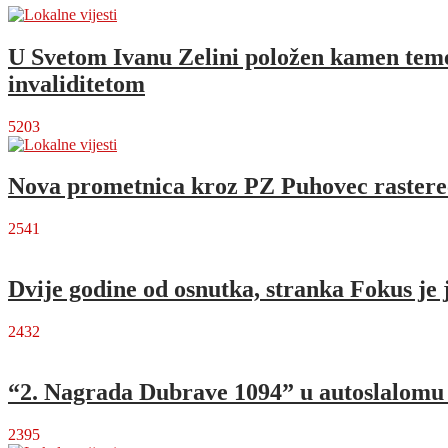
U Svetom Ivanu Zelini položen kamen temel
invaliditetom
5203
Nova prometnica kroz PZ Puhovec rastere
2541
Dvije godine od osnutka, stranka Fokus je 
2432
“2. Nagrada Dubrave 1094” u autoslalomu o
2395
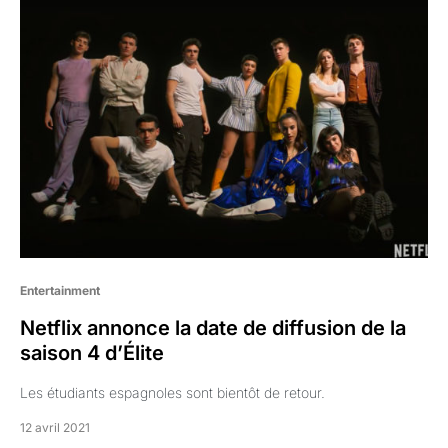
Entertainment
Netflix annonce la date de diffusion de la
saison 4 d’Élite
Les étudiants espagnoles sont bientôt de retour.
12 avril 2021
□ □ □ □ □ □ □
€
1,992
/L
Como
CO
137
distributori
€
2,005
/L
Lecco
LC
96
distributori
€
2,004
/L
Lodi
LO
□ □ □ □ □ □ □
__Instructions to follow__
Using the entries above, extract exactly the span from the line with "saison 4 d’Élite" to the line with "12 avril 2021", both lines included; leave out everything else.

__Exercise output__
saison 4 d’Élite
Les étudiants espagnoles sont bientôt de retour.
12 avril 2021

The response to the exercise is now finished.